Redevelopment agency gives museum $1 million
With the intention that children within the district will have better access to art and culture, Miami’s Omni Community Redevelopment Agency (CRA) has granted $1 million to the Perez Art Museum Miami (PAMM).
“PAMM has expressed an interest in contributing toward the redevelopment efforts of the Omni CRA and has agreed to develop several new community programs which will enhance, educate, support and provide” a community benefit to the area, according to an agency memo.
“I struggle with this,” said Francis Suarez, city commissioner and CRA board member. The organization has already contributed heavily to museum programming, he said, and a budget presented with the grant request included $245,000 for marketing and publicity. It included $85,000 in advertising agency fees, Mr. Suarez said.
“Let’s back away from the word ‘advertising’,” said Thom Collins, museum director. He said “creative communication” about programming is needed. “People know the museum is open, but these programs take place on an almost-daily basis,” which many might not know, he said.

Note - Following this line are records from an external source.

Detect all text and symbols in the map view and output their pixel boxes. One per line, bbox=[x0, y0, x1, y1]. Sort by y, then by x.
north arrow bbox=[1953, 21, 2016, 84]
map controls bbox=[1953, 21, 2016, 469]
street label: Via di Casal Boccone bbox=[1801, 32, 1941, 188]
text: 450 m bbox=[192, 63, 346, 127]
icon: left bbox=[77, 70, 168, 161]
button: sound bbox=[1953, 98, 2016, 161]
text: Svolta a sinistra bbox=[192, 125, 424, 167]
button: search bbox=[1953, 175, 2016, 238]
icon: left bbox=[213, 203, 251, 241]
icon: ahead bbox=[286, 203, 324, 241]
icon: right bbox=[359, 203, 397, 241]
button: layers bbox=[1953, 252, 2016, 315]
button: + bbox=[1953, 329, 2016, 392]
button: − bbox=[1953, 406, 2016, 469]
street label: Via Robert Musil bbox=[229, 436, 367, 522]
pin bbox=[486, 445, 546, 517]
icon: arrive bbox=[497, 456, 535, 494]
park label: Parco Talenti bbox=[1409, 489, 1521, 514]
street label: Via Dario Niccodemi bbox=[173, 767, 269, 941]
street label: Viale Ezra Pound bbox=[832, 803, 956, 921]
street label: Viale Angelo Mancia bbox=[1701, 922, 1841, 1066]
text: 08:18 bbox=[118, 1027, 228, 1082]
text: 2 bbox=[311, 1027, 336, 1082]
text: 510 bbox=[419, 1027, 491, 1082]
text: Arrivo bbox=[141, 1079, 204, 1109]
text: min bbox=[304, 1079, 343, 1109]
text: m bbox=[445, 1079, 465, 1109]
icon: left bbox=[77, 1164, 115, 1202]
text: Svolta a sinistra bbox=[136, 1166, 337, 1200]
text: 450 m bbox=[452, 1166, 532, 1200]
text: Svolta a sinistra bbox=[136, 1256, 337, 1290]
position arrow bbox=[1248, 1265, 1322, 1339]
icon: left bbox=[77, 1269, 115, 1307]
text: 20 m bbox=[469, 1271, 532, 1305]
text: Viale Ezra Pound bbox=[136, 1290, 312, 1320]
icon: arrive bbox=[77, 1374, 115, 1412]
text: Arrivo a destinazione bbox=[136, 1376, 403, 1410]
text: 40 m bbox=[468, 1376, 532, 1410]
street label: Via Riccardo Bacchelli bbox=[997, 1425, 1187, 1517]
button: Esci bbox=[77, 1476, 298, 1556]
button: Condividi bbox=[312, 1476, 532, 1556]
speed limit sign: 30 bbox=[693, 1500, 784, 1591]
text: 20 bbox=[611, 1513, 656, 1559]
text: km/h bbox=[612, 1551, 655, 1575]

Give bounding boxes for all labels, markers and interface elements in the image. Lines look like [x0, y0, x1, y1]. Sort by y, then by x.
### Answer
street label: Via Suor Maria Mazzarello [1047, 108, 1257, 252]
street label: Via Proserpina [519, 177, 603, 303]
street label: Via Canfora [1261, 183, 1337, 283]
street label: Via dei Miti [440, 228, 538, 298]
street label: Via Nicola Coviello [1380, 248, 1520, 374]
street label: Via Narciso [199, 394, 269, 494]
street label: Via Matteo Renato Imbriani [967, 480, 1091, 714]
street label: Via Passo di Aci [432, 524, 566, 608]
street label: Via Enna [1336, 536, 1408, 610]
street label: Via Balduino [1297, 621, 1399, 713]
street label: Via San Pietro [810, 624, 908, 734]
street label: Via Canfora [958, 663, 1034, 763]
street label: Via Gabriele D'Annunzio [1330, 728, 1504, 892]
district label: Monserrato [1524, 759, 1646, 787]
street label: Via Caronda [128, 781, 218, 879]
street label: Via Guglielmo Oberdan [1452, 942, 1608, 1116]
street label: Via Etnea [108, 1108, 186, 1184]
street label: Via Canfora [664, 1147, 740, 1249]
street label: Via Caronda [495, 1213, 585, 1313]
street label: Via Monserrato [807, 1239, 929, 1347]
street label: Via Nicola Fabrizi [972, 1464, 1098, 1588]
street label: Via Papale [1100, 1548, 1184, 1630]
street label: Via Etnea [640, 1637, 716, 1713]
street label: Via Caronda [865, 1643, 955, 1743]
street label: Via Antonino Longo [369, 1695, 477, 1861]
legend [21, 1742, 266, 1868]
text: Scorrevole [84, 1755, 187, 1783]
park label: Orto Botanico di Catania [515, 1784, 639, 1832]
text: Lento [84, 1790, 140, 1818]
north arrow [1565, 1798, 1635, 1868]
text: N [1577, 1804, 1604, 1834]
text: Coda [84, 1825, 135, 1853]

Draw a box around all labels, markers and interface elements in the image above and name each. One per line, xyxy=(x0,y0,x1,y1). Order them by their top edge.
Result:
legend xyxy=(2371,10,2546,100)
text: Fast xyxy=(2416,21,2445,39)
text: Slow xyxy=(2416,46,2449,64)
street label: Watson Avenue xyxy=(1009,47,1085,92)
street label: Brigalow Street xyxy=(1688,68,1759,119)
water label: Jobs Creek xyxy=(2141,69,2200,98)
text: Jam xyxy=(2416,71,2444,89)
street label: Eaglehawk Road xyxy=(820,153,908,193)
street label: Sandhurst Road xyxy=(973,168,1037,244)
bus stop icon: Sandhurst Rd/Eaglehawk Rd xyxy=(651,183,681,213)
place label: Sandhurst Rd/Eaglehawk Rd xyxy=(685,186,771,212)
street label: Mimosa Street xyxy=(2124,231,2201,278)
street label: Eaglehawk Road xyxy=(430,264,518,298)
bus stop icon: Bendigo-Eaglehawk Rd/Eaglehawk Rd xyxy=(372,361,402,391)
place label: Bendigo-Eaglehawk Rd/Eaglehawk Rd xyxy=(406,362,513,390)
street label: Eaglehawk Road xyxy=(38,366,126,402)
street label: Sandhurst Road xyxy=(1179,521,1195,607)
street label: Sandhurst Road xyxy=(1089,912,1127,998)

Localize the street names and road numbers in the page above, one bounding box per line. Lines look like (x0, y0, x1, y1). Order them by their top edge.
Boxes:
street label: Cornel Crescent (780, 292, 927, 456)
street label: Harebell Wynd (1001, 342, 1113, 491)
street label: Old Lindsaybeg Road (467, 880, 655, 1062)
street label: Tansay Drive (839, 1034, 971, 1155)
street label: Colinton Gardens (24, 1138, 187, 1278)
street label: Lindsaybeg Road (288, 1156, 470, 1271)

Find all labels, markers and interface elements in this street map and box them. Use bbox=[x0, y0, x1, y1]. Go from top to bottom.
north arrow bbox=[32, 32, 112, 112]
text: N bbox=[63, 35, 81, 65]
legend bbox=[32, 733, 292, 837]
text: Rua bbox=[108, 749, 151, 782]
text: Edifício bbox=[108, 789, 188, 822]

The museum must get the word out to teachers and students, residents as well as tourists, he added. Half the advertising budget is for hard costs like street banners, wraps for Metromover cars, media events and a disguise for an unattractive pump station, he explained.
“We are screened by an enormous construction site,” Mr. Collins said, referring to the Patricia and Phillip Frost Museum of Science, set for completion next year. “We need to send teams to the neighborhoods, and to invest in social media, television and radio, which is crucial to reaching a young audience.”
The museum is piloting and hopes to make permanent a number of programs to bridge the gap between itself and inner-city kids, he said. PAMM in the Neighborhood brings teachers, activities and art supplies to summer camps and community centers, and offers free museum admission to participants. More than 6,800 children were scheduled to participate this summer. An after-school studio brought 80 children ages 8 through 10 from underserved areas to the museum for art projects, while PAMM Teens offers young people the opportunity to create digital content.
The museum offers free admission on each month’s first Thursday and second Saturday, which includes hands-on activities for kids, and workshops, talks and lectures, performances, films and video shows, according to a memo submitted to the redevelopment agency in support of the grant.
The agency is to receive a credit line in all museum marketing associated with the programs, and its logo is to be prominently used.
“These recognition benefits will help the Omni CRA to meet its goals to eliminate slum and blight through education and by attracting visitors directly into the Omni CRA district, and attracting economic development to the district,” the museum’s memo continued.
Hundreds of children who live near the museum aren’t able to take advantage of it, said Keon Hardemon, city commissioner and CRA board member. “What do you do for children from other areas?”
“We will reach out beyond the CRA,” Mr. Collins said. Some of the teachers and students in the programs come from economically disadvantaged areas, but not necessarily within the Omni CRA, he said.
The programs should be offered first to children in the redevelopment area and then to those in other neighborhoods, Mr. Suarez said, to which Pieter Bockweg, agency executive director, agreed.
The agency will evaluate results of the one-year grant when it expires and then decide whether to renew it, Mr. Bockweg said after the meeting.